Flick your lights off and on to get their attention, she said. “Not the high beams, though. People don’t react well to that.”
Another question popped into my head. At what point during my ride did I become an illegal driver?
Interestingly, it turns out, it’s later than most people would think. The state Vehicle Code says you have to have your lights on during “darkness.” Here is how the Vehicle Code describes darkness:
“Any time from one-half hour after sunset to one-half hour before sunrise and any other time when visibility is not sufficient to render clearly discernible any person or vehicle on the highway at a distance of 1,000 feet.”
My fine would have been $238. I hear some new cars have sensors that automatically turn your headlights on. I need one of those.
There is the opposite situation, also dangerous, where a driver is coming at you with his high beams shining in your eyes. California law says you must switch from high beams to regular headlights when an approaching car is within 500 feet. That’s about two blocks.
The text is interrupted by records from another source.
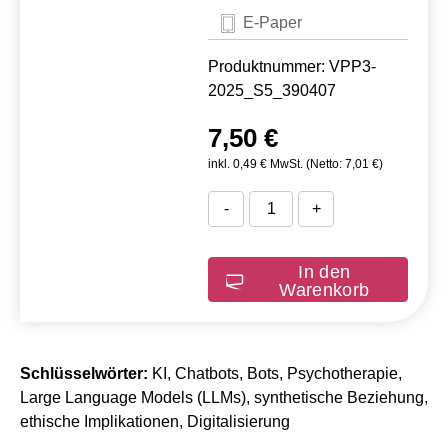
E-Paper
Produktnummer: VPP3-
2025_S5_390407
7,50 €
inkl. 0,49 € MwSt. (Netto: 7,01 €)
-
+
In den
Warenkorb
Schlüsselwörter:
KI, Chatbots, Bots, Psychotherapie,
Large Language Models (LLMs), synthetische Beziehung,
ethische Implikationen, Digitalisierung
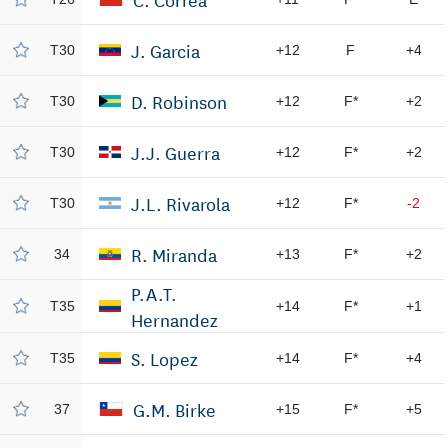
J. Garcia
T30
+12
F
+4
D. Robinson
T30
+12
F*
+2
J.J. Guerra
T30
+12
F*
+2
J.L. Rivarola
T30
+12
F*
-2
R. Miranda
34
+13
F*
+2
P.A.T.
T35
+14
F*
+1
Hernandez
S. Lopez
T35
+14
F*
+4
G.M. Birke
37
+15
F*
+5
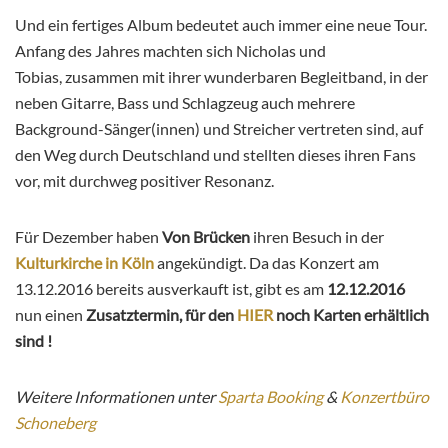
Und ein fertiges Album bedeutet auch immer eine neue Tour.
Anfang des Jahres machten sich Nicholas und
Tobias, zusammen mit ihrer wunderbaren Begleitband, in der
neben Gitarre, Bass und Schlagzeug auch mehrere
Background-Sänger(innen) und Streicher vertreten sind, auf
den Weg durch Deutschland und stellten dieses ihren Fans
vor, mit durchweg positiver Resonanz.
Für Dezember haben
Von Brücken
ihren Besuch in der
Kulturkirche in Köln
angekündigt. Da das Konzert am
13.12.2016 bereits ausverkauft ist, gibt es am
12.12.2016
nun einen
Zusatztermin, für den
HIER
noch Karten erhältlich
sind !
Weitere Informationen unter
Sparta Booking
&
Konzertbüro
Schoneberg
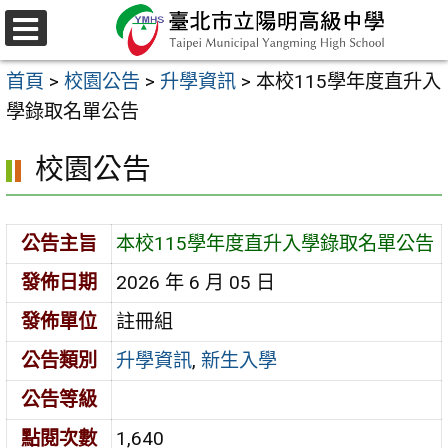
跳
至
選
主
單
首頁
>
校園公告
>
升學資訊
>
本校115學年度直升入
要
學錄取名單公告
內
容
校園公告
區
公告主旨
本校115學年度直升入學錄取名單公告
發佈日期
2026 年 6 月 05 日
發佈單位
註冊組
公告類別
升學資訊
,
新生入學
公告等級
點閱次數
1,640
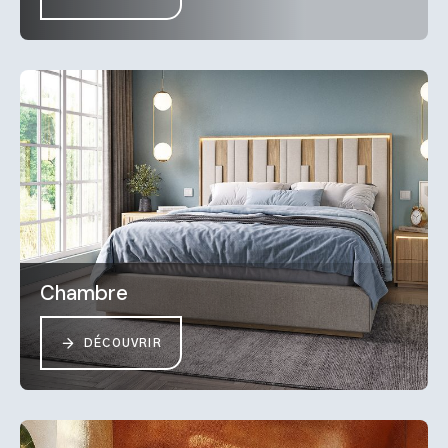
Chambre
DÉCOUVRIR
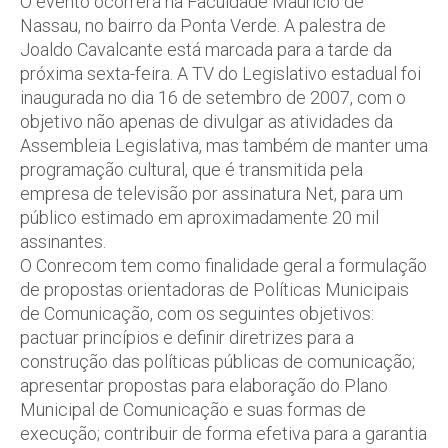
O evento ocorrerá na Faculdade Maurício de
Nassau, no bairro da Ponta Verde. A palestra de
Joaldo Cavalcante está marcada para a tarde da
próxima sexta-feira. A TV do Legislativo estadual foi
inaugurada no dia 16 de setembro de 2007, com o
objetivo não apenas de divulgar as atividades da
Assembleia Legislativa, mas também de manter uma
programação cultural, que é transmitida pela
empresa de televisão por assinatura Net, para um
público estimado em aproximadamente 20 mil
assinantes.
O Conrecom tem como finalidade geral a formulação
de propostas orientadoras de Políticas Municipais
de Comunicação, com os seguintes objetivos:
pactuar princípios e definir diretrizes para a
construção das políticas públicas de comunicação;
apresentar propostas para elaboração do Plano
Municipal de Comunicação e suas formas de
execução; contribuir de forma efetiva para a garantia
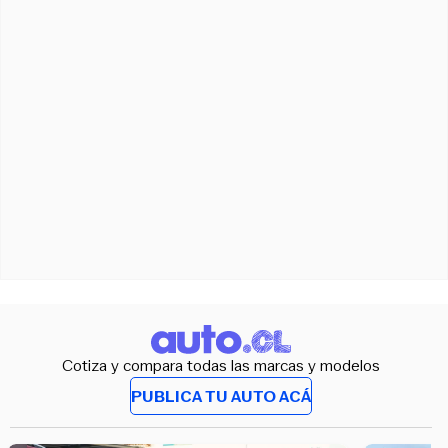
Cotiza y compara todas las marcas y modelos
PUBLICA TU AUTO ACÁ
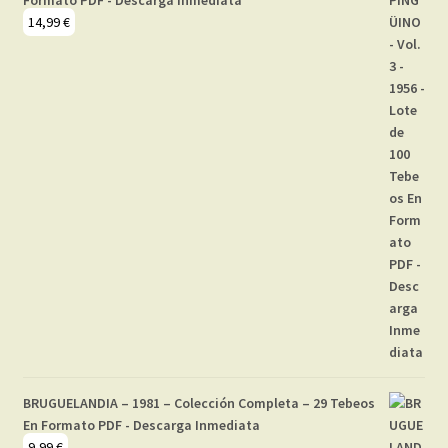
Formato PDF - Descarga Inmediata
14,99
€
BRUGUELANDIA – 1981 – Colección Completa – 29 Tebeos
En Formato PDF - Descarga Inmediata
9,99
€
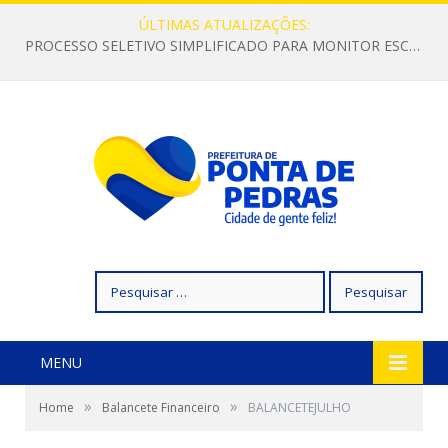
ÚLTIMAS ATUALIZAÇÕES:
PROCESSO SELETIVO SIMPLIFICADO PARA MONITOR ESCOLAR
Pesquisar
por:
MENU
»
»
Home
Balancete Financeiro
BALANCETEJULHO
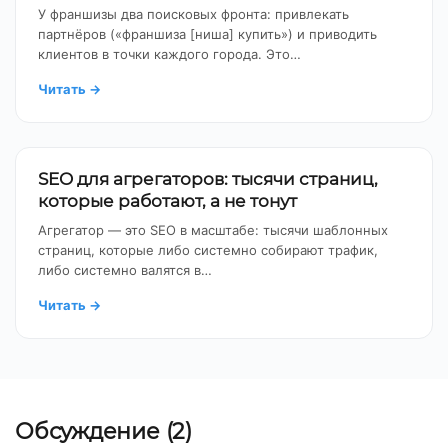
У франшизы два поисковых фронта: привлекать
партнёров («франшиза [ниша] купить») и приводить
клиентов в точки каждого города. Это…
Читать
→
SEO для агрегаторов: тысячи страниц,
которые работают, а не тонут
Агрегатор — это SEO в масштабе: тысячи шаблонных
страниц, которые либо системно собирают трафик,
либо системно валятся в…
Читать
→
Обсуждение (2)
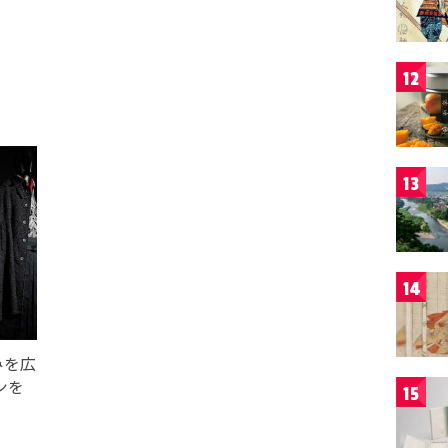
12
13
14
みを広
ンを
15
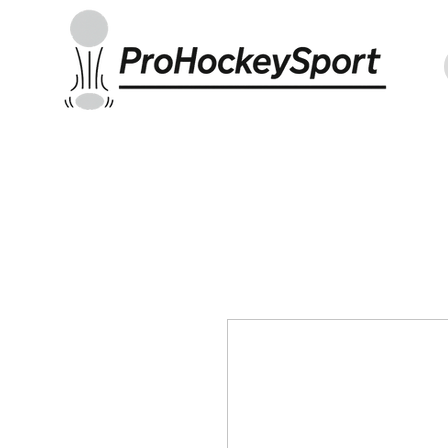
Indoor Sticks
Outdoor Sticks
Hockey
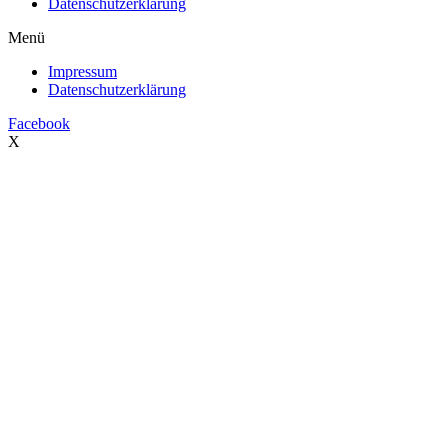
Datenschutzerklärung
Menü
Impressum
Datenschutzerklärung
Facebook
X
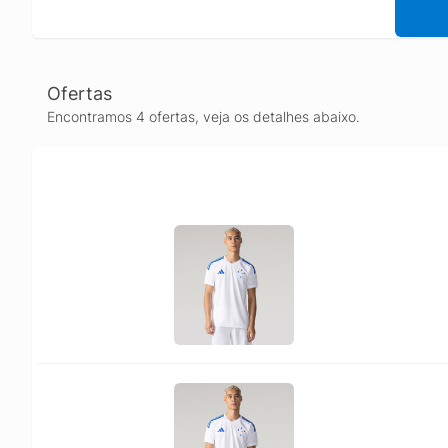
Ofertas
Encontramos 4 ofertas, veja os detalhes abaixo.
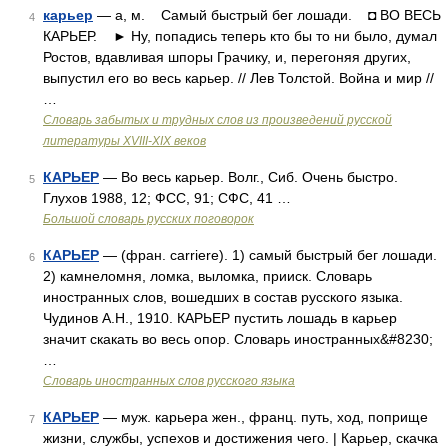
карьер
— а, м. Самый быстрый бег лошади. ◘ ВО ВЕСЬ
4
КАРЬЕР. ► Ну, попадись теперь кто бы то ни было, думал
Ростов, вдавливая шпоры Грачику, и, перегоняя других,
выпустил его во весь карьер. // Лев Толстой. Война и мир //
…
Словарь забытых и трудных слов из произведений русской
литературы ХVIII-ХIХ веков
КАРЬЕР
— Во весь карьер. Волг., Сиб. Очень быстро.
5
Глухов 1988, 12; ФСС, 91; СФС, 41 …
Большой словарь русских поговорок
КАРЬЕР
— (фран. carriere). 1) самый быстрый бег лошади.
6
2) камнеломня, ломка, выломка, прииск. Словарь
иностранных слов, вошедших в состав русского языка.
Чудинов А.Н., 1910. КАРЬЕР пустить лошадь в карьер
значит скакать во весь опор. Словарь иностранных&#8230;
…
Словарь иностранных слов русского языка
КАРЬЕР
— муж. карьера жен., франц. путь, ход, поприще
7
жизни, службы, успехов и достижения чего. | Карьер, скачка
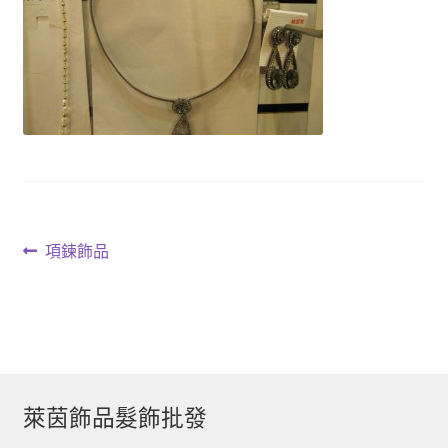
文
上
項鍊飾品
一
章
篇
導
文
章:
覽
萊茵飾品髮飾批發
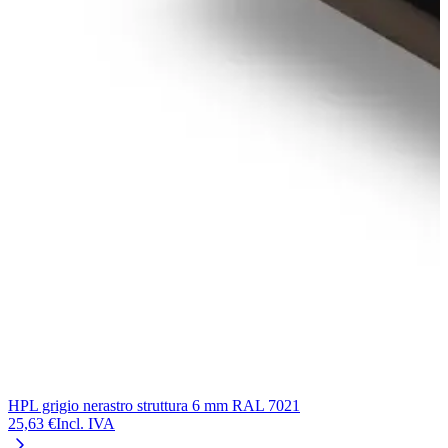
HPL grigio nerastro struttura 6 mm RAL 7021
25,63 €
Incl. IVA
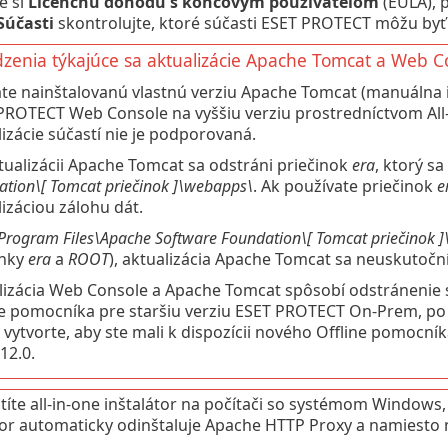
e si
Licenčnú dohodu s koncovým používateľom
(EULA), p
Súčasti
skontrolujte, ktoré súčasti ESET PROTECT môžu byť 
enia týkajúce sa aktualizácie Apache Tomcat a Web C
te nainštalovanú vlastnú verziu Apache Tomcat (manuálna in
PROTECT Web Console na vyššiu verziu prostredníctvom All
izácie súčastí nie je podporovaná.
ktualizácii Apache Tomcat sa odstráni priečinok
era
, ktorý s
ation\[
Tomcat
priečinok
]\webapps\
. Ak používate priečinok
e
izáciou zálohu dát.
Program Files\Apache Software Foundation\[
Tomcat
priečinok
]
inky
era
a
ROOT
), aktualizácia Apache Tomcat sa neuskutočn
lizácia Web Console a Apache Tomcat spôsobí odstránenie
ne pomocníka pre staršiu verziu ESET PROTECT On-Prem, po
 vytvorte, aby ste mali k dispozícii nového Offline pomocn
12.0.
títe all-in-one inštalátor na počítači so systémom Windows
tor automaticky odinštaluje Apache HTTP Proxy a namiesto 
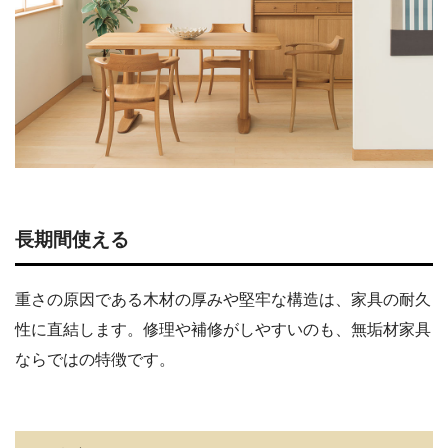
長期間使える
重さの原因である木材の厚みや堅牢な構造は、家具の耐久
性に直結します。修理や補修がしやすいのも、無垢材家具
ならではの特徴です。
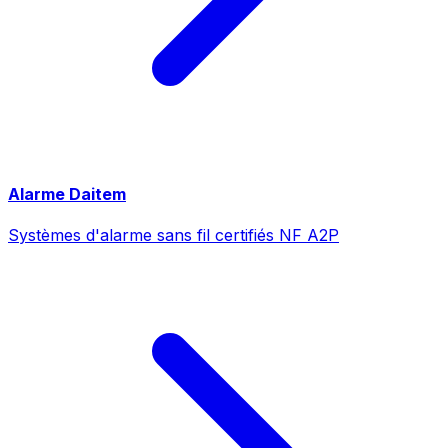
Alarme Daitem
Systèmes d'alarme sans fil certifiés NF A2P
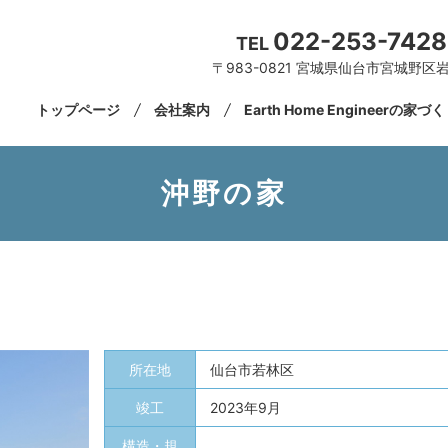
022-253-7428
TEL
〒983-0821 宮城県仙台市宮城野区岩
トップページ
会社案内
Earth Home Engineerの家づ
沖野の家
所在地
仙台市若林区
竣工
2023年9月
構造・規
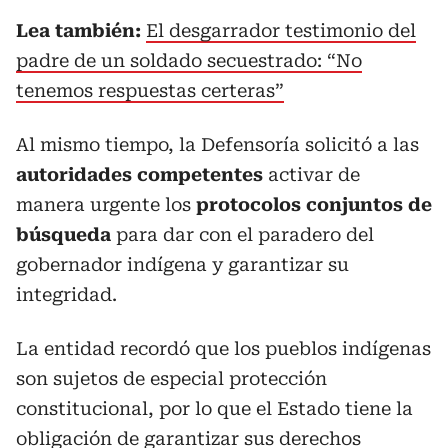
Lea también:
El desgarrador testimonio del
padre de un soldado secuestrado: “No
tenemos respuestas certeras”
Al mismo tiempo, la Defensoría solicitó a las
autoridades competentes
activar de
manera urgente los
protocolos conjuntos de
búsqueda
para dar con el paradero del
gobernador indígena y garantizar su
integridad.
La entidad recordó que los pueblos indígenas
son sujetos de especial protección
constitucional, por lo que el Estado tiene la
obligación de garantizar sus derechos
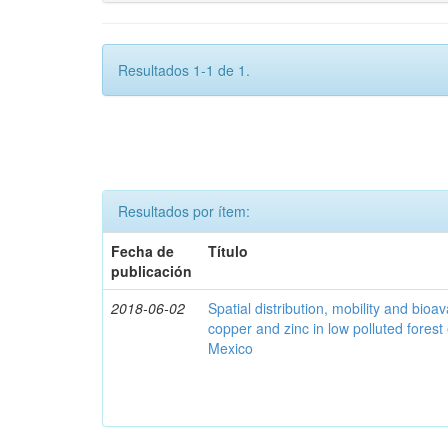
Resultados 1-1 de 1.
Resultados por ítem:
Fecha de
Título
publicación
2018-06-02
Spatial distribution, mobility and bioava
copper and zinc in low polluted fores
Mexico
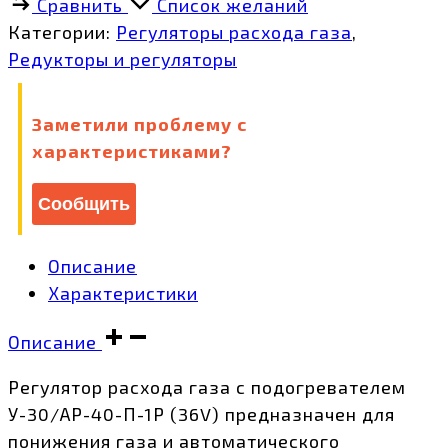
Сравнить
Список желаний
У-30/
Категории:
Регуляторы расхода газа
,
АР-40-
Редукторы и регуляторы
П-1Р
(36V)
Заметили проблему с
количество
характеристиками?
Сообщить
Описание
Характеристики
Описание
Регулятор расхода газа с подогревателем
У-30/АР-40-П-1Р (36V) предназначен для
понижения газа и автоматического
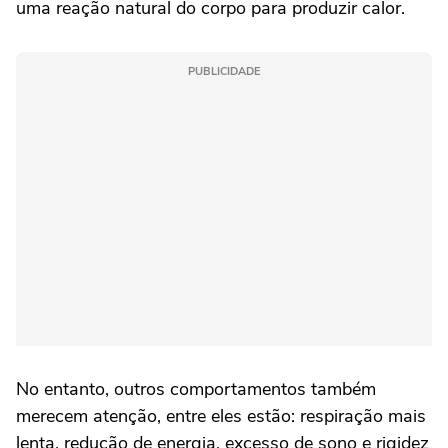
uma reação natural do corpo para produzir calor.
PUBLICIDADE
No entanto, outros comportamentos também
merecem atenção, entre eles estão: respiração mais
lenta, redução de energia, excesso de sono e rigidez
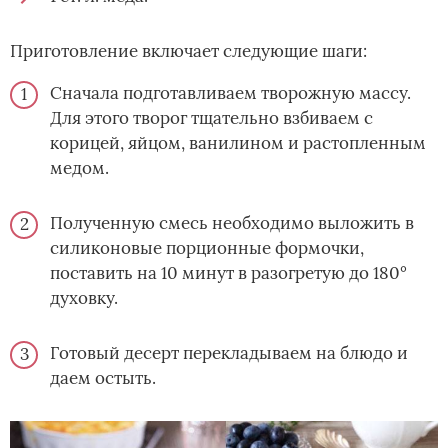
Приготовление включает следующие шаги:
Сначала подготавливаем творожную массу.
Для этого творог тщательно взбиваем с
корицей, яйцом, ванилином и растопленным
медом.
Полученную смесь необходимо выложить в
силиконовые порционные формочки,
поставить на 10 минут в разогретую до 180°
духовку.
Готовый десерт перекладываем на блюдо и
даем остыть.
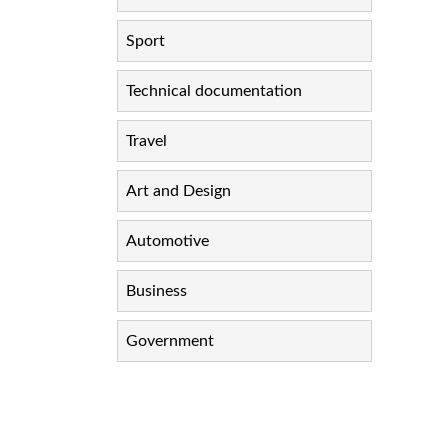
Sport
Technical documentation
Travel
Art and Design
Automotive
Business
Government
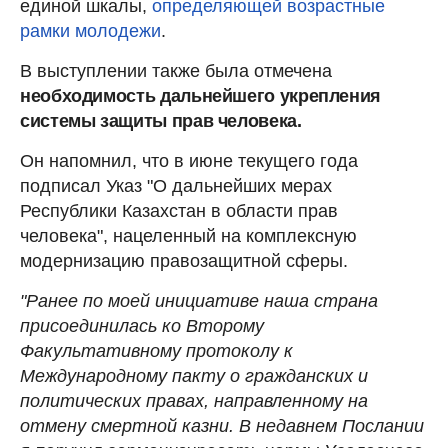
единой шкалы,
определяющей возрастные
рамки молодежи
.
В выступлении также была отмечена
необходимость дальнейшего укрепления
системы защиты прав человека.
Он напомнил, что в июне текущего года
подписал Указ "О дальнейших мерах
Республики Казахстан в области прав
человека", нацеленный на комплексную
модернизацию правозащитной сферы.
"Ранее по моей инициативе наша страна
присоединилась ко Второму
Факультативному протоколу к
Международному пакту о гражданских и
политических правах, направленному на
отмену смертной казни. В недавнем Послании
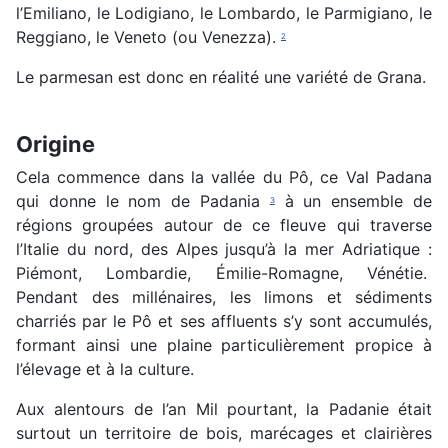
l’Emiliano, le Lodigiano, le Lombardo, le Parmigiano, le
Reggiano, le Veneto (ou Venezza).
2
Le parmesan est donc en réalité une variété de Grana.
Origine
Cela commence dans la vallée du Pô, ce Val Padana
qui donne le nom de Padania
à un ensemble de
3
régions groupées autour de ce fleuve qui traverse
l’Italie du nord, des Alpes jusqu’à la mer Adriatique :
Piémont, Lombardie, Émilie-Romagne, Vénétie.
Pendant des millénaires, les limons et sédiments
charriés par le Pô et ses affluents s’y sont accumulés,
formant ainsi une plaine particulièrement propice à
l’élevage et à la culture.
Aux alentours de l’an Mil pourtant, la Padanie était
surtout un territoire de bois, marécages et clairières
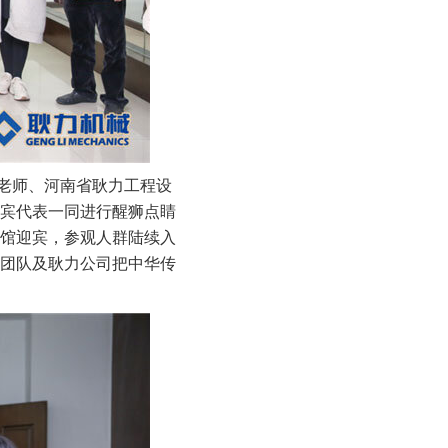
老师、河南省耿力工程设
宾代表一同进行醒狮点睛
馆迎宾，参观人群陆续入
团队及耿力公司把中华传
A driver also cannot use his high beams if he is following within 300 feet of another vehicle.
Speaking of night lights, there will be plenty of warning lights on Highway 99 north of Sacramento next week. Caltrans will be redirecting at Riego Road on Monday through Thursday to allow space for work on a new overpass. The northbound lanes will be shifted onto one southbound lane Monday and Tuesday nights from 9 p.m. to 5 a.m. The reverse will happen the following two nights, with southbound traffic flowing into one northbound lane.
Also, highway patrols in California, Oregon and Washington will be out on Interstate 5 this holiday weekend as part of a special enforcement effort, focusing on drunk driving, aggressive driving and seat belt use.